As part of my learning process, I am trying to create my own guide that I can use to analyse and criticize buildings.
When a building is conceived and built, the roots of its creation and its external aesthetics are so multi faceted and intertwined, its sometimes hard to understand where to start from to be able to logically and clearly construct a picture in my head as to why a building looks the way it does and why the Architect made decisions to create the form you see when you are standing in the street admiring the building in question.
Definition of Architecture
I think it is important to understand what architecture is and how to define it before you are able to sensibly analyse a building using a process or formula. To mention the three words “what is architecture?” is an invitation to start a debate that is as big and as comprehensive as inviting an opinion and answer to the question “what is religion?” and will invite many tens of thousands of opinions from scholars artists philosophers over many years.
So in order to keep it very simple, I will suggest that Architecture is an art form as well as a form of construction. The Online Cambridge Dictionary Defines art as “the making of objects, images, music, etc. that are beautiful or that express feelings”

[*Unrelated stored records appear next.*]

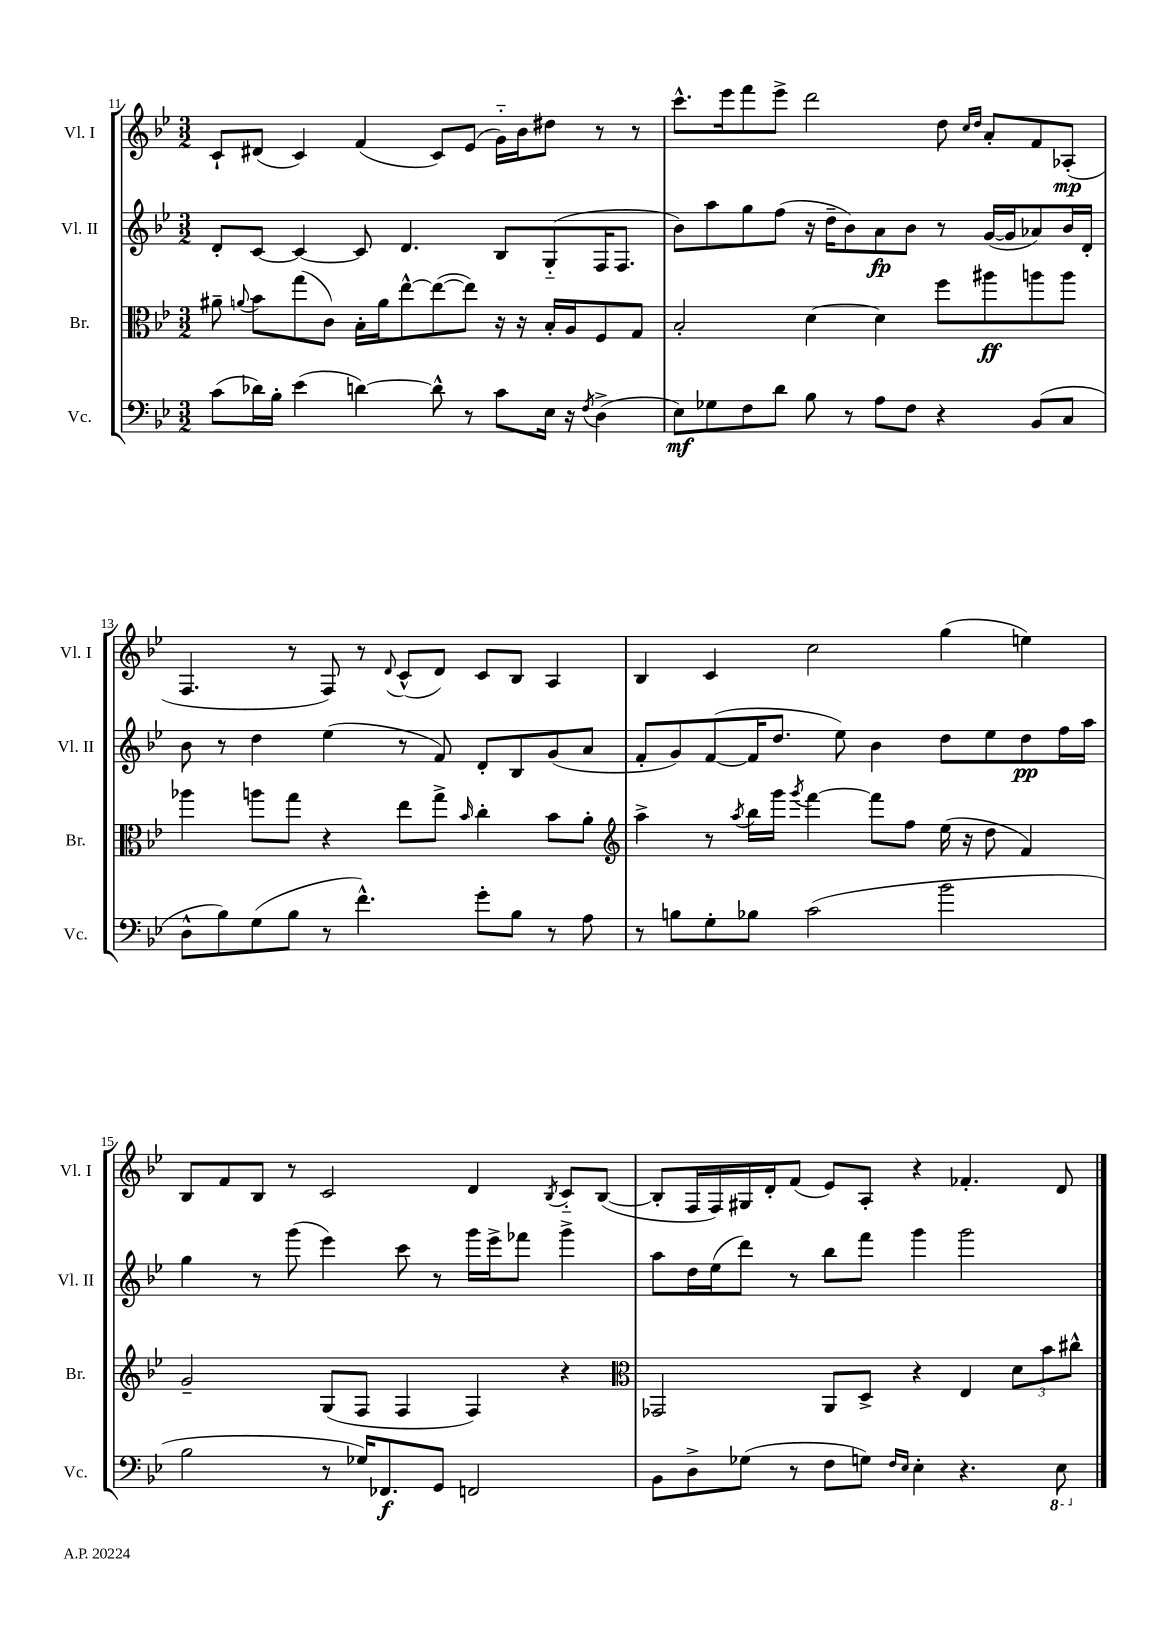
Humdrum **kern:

**kern	**dynam	**kern	**dynam	**kern	**dynam	**kern	**dynam
*part4	*part4	*part3	*part3	*part2	*part2	*part1	*part1
*staff4	*staff4	*staff3	*staff3	*staff2	*staff2	*staff1	*staff1
*I"Vc.	*	*I"Br.	*	*I"Vl. II	*	*I"Vl. I	*
*I'Vc.	*	*I'Br.	*	*I'Vl. II	*	*I'Vl. I	*
*clefF4	*	*clefC3	*	*clefG2	*	*clefG2	*
*k[b-e-]	*	*k[b-e-]	*	*k[b-e-]	*	*k[b-e-]	*
*M3/2	*	*M3/2	*	*M3/2	*	*M3/2	*
=11	=11	=11	=11	=11	=11	=11	=11
(8c\L	.	8a#X~\	.	8d'/L	.	8c`/L	.
.	.	8qqan/	.	.	.	.	.
16d-X\L)	.	8b-\L	.	[8c/J	.	(8d#X/J	.
16B-'\JJ	.	.	.	.	.	.	.
(4e-\	.	(8gg\	.	4c/_	.	4c/)	.
.	.	8c\J)	.	.	.	.	.
[4dn\)	.	16B-'\LL	.	8c/]	.	(4f/	.
.	.	16a\J	.	.	.	.	.
.	.	[8ee-^^\	.	4.d/	.	.	.
8d^^\]	.	(8ee-\_	.	.	.	8c/L)	.
8r	.	8ee-\J])	.	.	.	(8e-/J	.
8c\L	.	16r	.	8B-/L	.	16g\LL)	.
.	.	16r	.	.	.	16b-\J	.
16E-\Jk	.	16B-'/LL	.	(8G/	.	8dd#X\J	.
16r	.	16A/J	.	.	.	.	.
8qF/	.	.	.	.	.	.	.
(4D^\	.	8F/	.	16F/K	.	8r	.
.	.	.	.	8.F/J	.	.	.
.	.	8G/J	.	.	.	8r	.
=12	=12	=12	=12	=12	=12	=12	=12
8E-\L)	mf	2B-'/	.	8b-\L)	.	8.ccc^^\L	.
8G-X\	.	.	.	8aa\	.	.	.
.	.	.	.	.	.	16eee-\k	.
8F\	.	.	.	8gg\	.	8fff\	.
8d\J	.	.	.	(8ff\J	.	8eee-^\J	.
8B-\	.	[4d\	.	16r	.	2ddd\	.
.	.	.	.	16dd~\KL	.	.	.
8r	.	.	.	8b-\)	.	.	.
8A\L	.	4d\]	.	8a\	fp	.	.
8F\J	.	.	.	8b-\J	.	.	.
4r	.	8ff\L	.	8r	.	8dd\	.
.	.	.	.	.	.	16qqcc/LL	.
.	.	.	.	.	.	16qqdd/JJ	.
.	.	8aa#X\	ff	([16g/LL	.	8a'/L	.
.	.	.	.	16g/J]	.	.	.
(8BB-/L	.	8aan\	.	8a-X/)	.	8f/	.
8C/J	.	8aa\J	.	16b-/L	.	(8A-X'/J	mp
.	.	.	.	16d'/JJ	.	.	.
!!LO:LB:g=z
=13	=13	=13	=13	=13	=13	=13	=13
8D^^\L	.	4aa-X\	.	8b-\	.	4.F/	.
8B-\)	.	.	.	8r	.	.	.
(8G\	.	8aan\L	.	4dd\	.	.	.
8B-\J	.	8gg\J	.	.	.	8r	.
8r	.	4r	.	(4ee-\	.	8F/)	.
4.f^^\)	.	.	.	.	.	8r	.
.	.	.	.	.	.	8qqd/	.
.	.	8ee-\L	.	8r	.	(8c^^/L	.
.	.	8gg^\J	.	8f/)	.	8d/J)	.
.	.	16qqb-/	.	.	.	.	.
8g'\L	.	4cc'\	.	8d'/L	.	8c/L	.
8B-\J	.	.	.	8B-/	.	8B-/J	.
8r	.	8b-\L	.	(8g/	.	4A/	.
8A\	.	8a'\J	.	8a/J	.	.	.
=14	=14	=14	=14	=14	=14	=14	=14
*	*	*clefG2	*	*	*	*	*
8r	.	4aa^\	.	8f'/L	.	4B-/	.
8Bn\L	.	.	.	8g/)	.	.	.
8G'\	.	8r	.	([8f/	.	4c/	.
.	.	8qaa/	.	.	.	.	.
8B-X\J	.	16bb-\LL	.	16f/K]	.	.	.
.	.	16ggg\JJ	.	8.dd/J	.	.	.
.	.	8qggg/	.	.	.	.	.
(2c\	.	[4fff\	.	.	.	2cc\	.
.	.	.	.	8ee-\)	.	.	.
.	.	8fff\L]	.	4b-\	.	.	.
.	.	8ff\J	.	.	.	.	.
2b-\	.	(16ee-\	.	8dd\L	.	(4gg\	.
.	.	16r	.	.	.	.	.
.	.	8dd\	.	8ee-\	.	.	.
.	.	4f/)	.	8dd\	pp	4een\)	.
.	.	.	.	16ff\L	.	.	.
.	.	.	.	16aa\JJ	.	.	.
!!LO:LB:g=z
=15	=15	=15	=15	=15	=15	=15	=15
2B-\	.	2g~/	.	4gg\	.	8B-/L	.
.	.	.	.	.	.	8f/	.
.	.	.	.	8r	.	8B-/J	.
.	.	.	.	(8ggg\	.	8r	.
8r	.	(8G/L	.	4eee-\)	.	2c/	.
16G-X/KL)	.	8F/J	.	.	.	.	.
8.FF-X/	f	.	.	.	.	.	.
.	.	4F/	.	8ccc\	.	.	.
8GG/J	.	.	.	8r	.	.	.
2FFn/	.	4F/)	.	16ggg\LL	.	4d/	.
.	.	.	.	16eee-^\J	.	.	.
.	.	.	.	8fff-X\J	.	.	.
.	.	.	.	.	.	8qB-/	.
.	.	4r	.	4ggg^\	.	8c/L	.
.	.	.	.	.	.	([8B-/J	.
=16	=16	=16	=16	=16	=16	=16	=16
*	*	*clefC3	*	*	*	*	*
8BB-\L	.	2GG-X/	.	8aa\L	.	8B-'/L]	.
8D^\	.	.	.	16dd\L	.	16F/L	.
.	.	.	.	(16ee-\J	.	16F/)	.
(8G-X\J	.	.	.	8ddd\J)	.	16G#X/	.
.	.	.	.	.	.	16d'/J	.
8r	.	.	.	8r	.	(8f/J	.
8F\L	.	8AA/L	.	8bb-\L	.	8e-/L)	.
8Gn\J)	.	8D^/J	.	8fff\J	.	8A'/J	.
16qqF/LL	.	.	.	.	.	.	.
16qqE-/JJ	.	.	.	.	.	.	.
4E-'\	.	4r	.	4ggg\	.	4r	.
4.r	.	4E-/	.	2ggg\	.	4.f-X'/	.
.	.	12d\L	.	.	.	.	.
.	.	12b-\	.	.	.	.	.
*8ba	*	*	*	*	*	*	*
8EE-\	.	.	.	.	.	8d/	.
.	.	12cc#X^^\J	.	.	.	.	.
*X8ba	*	*	*	*	*	*	*
==	==	==	==	==	==	==	==
*-	*-	*-	*-	*-	*-	*-	*-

Therefore I have decided to approach this subject in two ways,
Objective and Subjective Analysis
Objective being, the facts about the building itself that are non debatable and concrete, literally and Subjective being the artistic side of Architecture which is based on feelings, experience and emotion
Objective Analysis
History
Every building has its place in the timeline of construction and is placed in a particular time that influences its appearance, its use of materials and technologies that were available to the laborers to make a successful building.
Reason for commission
To understand why a need developed to construct a new building at its location, will lead us to understand its physical form and give us a better insight into why the architect made the decisions at the time to create the final view of the building. This also leads into the question of the purpose of the structure, be it retail, residential, commerce, municipality or public.
Environment
This encompasses the main areas, whether the building is in a city or a rural location, including its typography, is it on flat, sloping rocky ground, also taking into what climate zone the site is located - Tropical, Dry, Temperate, Continental and Polar.
Building Materials
The reason different types of materials are chosen for a project cover the following areas
Material Performance - Its physical and sensory aspects
Manufacturing - production process, assembly and finishing
Experience - How a material causes the user to react through perception, association and emotion
Context - Context of sample use, its physical and cultural context
Cost - The budget available for the project in relation to time and location constraints
The Architect - It is possible to categorize this part of the building analysis into both Objective and Subjective as the architect is chosen both for his or her talents as well as their previous projects, reputation, ethics and their cultural background.
Style - This is embedded in the position in time that the building was built allowing it to be historically identifiable
Physical - This can often link in with an architects personality and style of designing in relation to the buildings size, shape, use of texture, colour and light.
Subjective Analysis
Emotion
Buildings always provoke a reaction to the viewer, as mentioned above, their creation form a basis of artistic expression and art is interlinked with emotion, so feelings of happiness, sadness, lightness and darkness are expressions that can be felt from a building's form.
Aesthetics and Beauty
Vitruvius’s Triad
Marcus Vitruvius Pollio was a Roman author and architect, he wrote many books including De Architectura, within this work he conceived the Vitruviun Triad, which consists of three building virtues, firmitas - strength, utilitas - functionality, and venustas - beauty.
It is possible to still apply these virtues by assessing a building though its functional aesthetics and the beauty of how the architect has developed a solution to a problem and how well this works in reality. The difference between a good architect and a great architect is how they have crafted and designed the solution and how beautiful the end product is and how elegant the interaction of use is with the client of the building.